Today is the Feast of Saints Philip and James. Philip was first a disciple of John the Baptist, then followed Jesus. James was the son of Alphaeus and a cousin of the Lord. He was the bishop of Jerusalem and authored an epistle. He died with a martyr’s crown in 62 A.D.
In the Gospel reading today from John 14, Jesus has an exchange with Thomas, then with Philip. Jesus says some astonishing things. “Amen, amen, I say to you, whoever believes in me will do the works that I do, and will do greater ones than these, because I am going to the Father. And whatever you ask in my name, I will do, so that the Father may be glorified in the Son. If you ask anything of me in my name, I will do it.” Wait…greater works than Jesus? Raising the dead, curing the sick, turning water to wine? And what about asking ANYTHING in Jesus’ name?
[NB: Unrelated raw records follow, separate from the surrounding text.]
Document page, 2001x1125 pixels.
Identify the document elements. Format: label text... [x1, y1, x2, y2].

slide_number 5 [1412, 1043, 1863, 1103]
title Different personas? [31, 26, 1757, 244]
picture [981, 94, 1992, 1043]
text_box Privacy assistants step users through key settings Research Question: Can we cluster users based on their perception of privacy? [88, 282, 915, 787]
To understand this, we have to understand how God operates. First, God (Father, Son and Holy Spirit) wants only what is best for us. We can never ask for evil to be perpetrated in Jesus’ name. That would go completely against who God is. Next, the things we ask for that God deems are in our best interest will be done, but perhaps not in a way that we can see, or in the way that we expect. For example, when we ask for a healing for a loved one and they remain sick or perhaps even die, we must understand that God knows best how that healing needs to take place. The bottom line is that our prayers must always imitate Jesus when He said, “Not my will, Father, but your will be done.”
Father, you know all our needs and wants. We ask you to make us more open to your will, in Jesus’ name. Amen.